- _Supplied text_
Slow response exposes holes in planning

Specialists cite lack of follow-up

WASHINGTON -- On paper, the federal government has never been more prepared to deal with a catastrophe. But the floods of New Orleans showed that having a plan to get a bottle of water to a disaster victim and actually getting that bottle of water into the victim's hands in the midst of unfolding chaos are two very different things.

Since the 2001 terrorist attacks, the Bush administration has spent four years reorganizing the government's domestic disaster response. It created a Department of Homeland Security to coordinate emergency efforts, a Northern Command to unify control of military forces and equipment, and a detailed, 426-page National Response Plan to tell every government agency what to do.

Although it was a natural disaster rather than a terrorist attack on a US city, Hurricane Katrina and the flood that followed presented the first real operational test of the administration's new homeland security system.

''The results are not acceptable," President Bush acknowledged while touring the disaster zone Friday.

Extracted records:

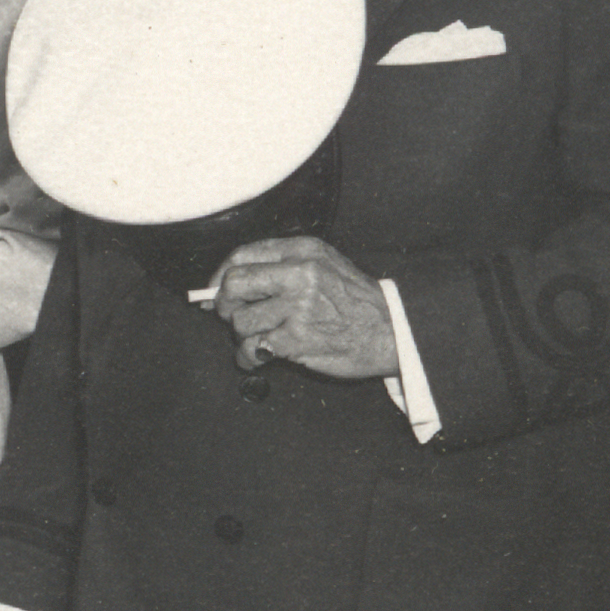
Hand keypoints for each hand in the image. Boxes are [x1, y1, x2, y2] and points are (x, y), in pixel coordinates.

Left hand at [208, 237, 398, 379]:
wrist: (393, 331)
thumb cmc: (356, 302)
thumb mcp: (326, 265)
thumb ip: (282, 267)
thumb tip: (226, 284)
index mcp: (304, 252)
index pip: (243, 255)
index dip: (221, 276)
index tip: (216, 291)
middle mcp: (300, 274)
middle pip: (234, 285)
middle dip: (225, 305)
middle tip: (234, 317)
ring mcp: (298, 307)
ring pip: (241, 321)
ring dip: (243, 335)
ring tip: (260, 338)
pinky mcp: (297, 339)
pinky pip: (252, 349)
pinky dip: (247, 358)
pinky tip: (258, 358)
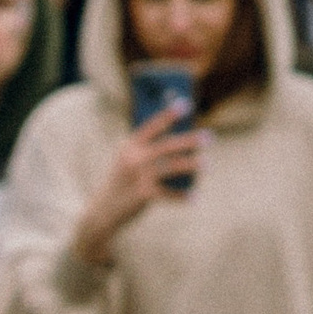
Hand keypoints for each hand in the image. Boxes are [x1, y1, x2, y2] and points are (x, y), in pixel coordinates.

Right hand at [73, 103, 198, 263]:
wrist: (103, 210)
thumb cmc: (123, 181)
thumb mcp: (130, 161)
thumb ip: (151, 151)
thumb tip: (186, 143)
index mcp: (129, 146)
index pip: (152, 126)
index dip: (169, 115)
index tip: (186, 104)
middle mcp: (133, 158)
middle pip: (166, 146)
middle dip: (188, 141)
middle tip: (208, 137)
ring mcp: (137, 176)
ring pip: (170, 168)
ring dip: (190, 165)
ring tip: (207, 164)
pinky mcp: (142, 195)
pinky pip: (168, 194)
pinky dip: (181, 196)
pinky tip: (194, 197)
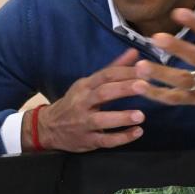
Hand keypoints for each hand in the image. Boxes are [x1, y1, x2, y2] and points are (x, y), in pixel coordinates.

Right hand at [29, 49, 146, 151]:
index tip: (145, 70)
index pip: (105, 75)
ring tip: (141, 115)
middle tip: (145, 86)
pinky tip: (137, 132)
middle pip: (103, 93)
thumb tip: (134, 52)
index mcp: (85, 86)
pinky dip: (122, 138)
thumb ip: (113, 69)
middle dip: (124, 89)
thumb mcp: (89, 83)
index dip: (125, 72)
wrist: (49, 127)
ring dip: (122, 117)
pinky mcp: (87, 140)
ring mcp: (84, 123)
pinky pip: (105, 140)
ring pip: (102, 119)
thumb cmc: (75, 102)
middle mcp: (82, 103)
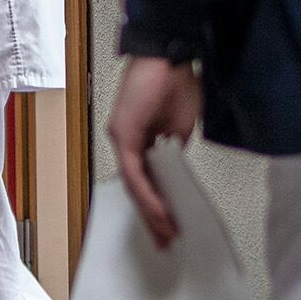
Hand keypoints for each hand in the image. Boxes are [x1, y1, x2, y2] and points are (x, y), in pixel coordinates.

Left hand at [107, 57, 205, 248]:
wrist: (169, 56)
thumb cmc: (175, 83)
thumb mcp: (179, 129)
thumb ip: (172, 152)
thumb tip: (173, 175)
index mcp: (140, 141)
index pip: (145, 181)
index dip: (156, 206)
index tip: (169, 228)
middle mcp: (125, 143)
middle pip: (136, 188)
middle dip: (152, 218)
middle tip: (165, 243)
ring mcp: (121, 139)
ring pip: (134, 185)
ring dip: (151, 212)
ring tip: (166, 234)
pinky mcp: (123, 134)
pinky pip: (134, 172)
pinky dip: (147, 194)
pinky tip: (160, 212)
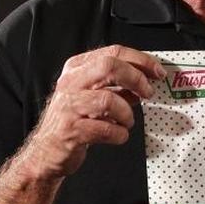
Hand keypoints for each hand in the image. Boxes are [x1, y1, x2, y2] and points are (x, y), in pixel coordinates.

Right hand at [23, 45, 164, 178]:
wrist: (47, 151)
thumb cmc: (72, 121)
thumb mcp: (93, 96)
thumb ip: (116, 86)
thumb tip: (145, 80)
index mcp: (77, 68)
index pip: (113, 52)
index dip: (140, 60)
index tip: (157, 71)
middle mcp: (71, 83)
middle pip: (110, 67)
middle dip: (136, 79)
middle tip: (148, 93)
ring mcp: (70, 106)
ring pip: (109, 100)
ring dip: (127, 113)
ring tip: (126, 122)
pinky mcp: (72, 130)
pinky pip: (106, 129)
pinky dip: (119, 134)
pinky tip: (117, 135)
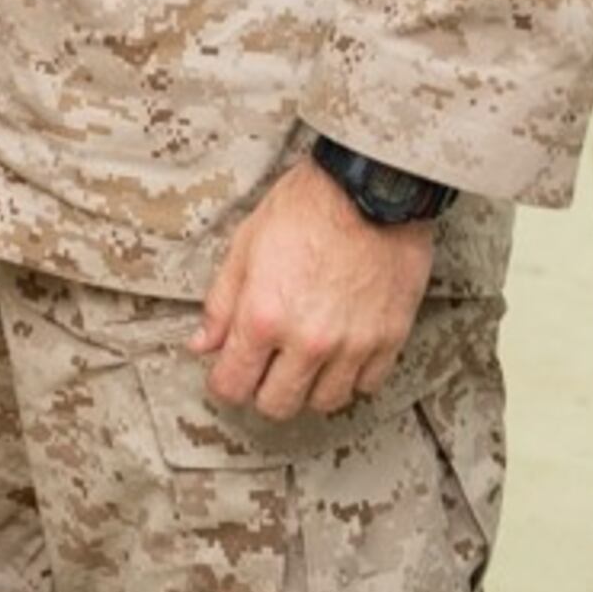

- _What you need to do_
1. In the Katrina response article, how many pages does the National Response Plan run?
2. Retype the stretch of the Katrina response article from "Slow response exposes" through "what to do.".
3. Extend the Katrina response article, picking up right after its final sentence.
The data are separate material, apart from the Katrina response article.

- _Expected responses_
1. 426 pages.

2.
Slow response exposes holes in planning

Specialists cite lack of follow-up

WASHINGTON -- On paper, the federal government has never been more prepared to deal with a catastrophe. But the floods of New Orleans showed that having a plan to get a bottle of water to a disaster victim and actually getting that bottle of water into the victim's hands in the midst of unfolding chaos are two very different things.

Since the 2001 terrorist attacks, the Bush administration has spent four years reorganizing the government's domestic disaster response. It created a Department of Homeland Security to coordinate emergency efforts, a Northern Command to unify control of military forces and equipment, and a detailed, 426-page National Response Plan to tell every government agency what to do.

3.
And yesterday, even as thousands of National Guard troops began the process of restoring order to the devastated area, criticism mounted that it took the government too long to stabilize the city and bring relief to the flood's victims.

Homeland security specialists attributed the delay to a series of holes in the federal plan. They mentioned the failure to require that local officials buy proper equipment, the lack of preparation for an evacuation, and the officials' sluggish reaction.

''It's not as if people didn't know this could happen," Paul Light, a professor of organizational studies at New York University, said. ''The Department of Homeland Security is doing a terrific job developing planning scenarios, ideas, and directives for preparedness. But the follow through, the grant money, the actual movement toward preparedness at the local level is a real weakness."

New Orleans authorities issued a mandatory evacuation order before the storm, but more than 100,000 people stayed. Emergency plans did not address that many were too poor or sick to get out without help, and there was no system for removing them. The plight of the New Orleans victims suggests that, even with advance warning of a terrorist strike, the homeland security system would have trouble evacuating a significant portion of those at risk.

''There are some clear lessons to be learned about our ability to move large numbers of people where we might have some indication of a future problem, be it natural or man-made," said P. J. Crowley, a former Clinton administration-era National Security Council official.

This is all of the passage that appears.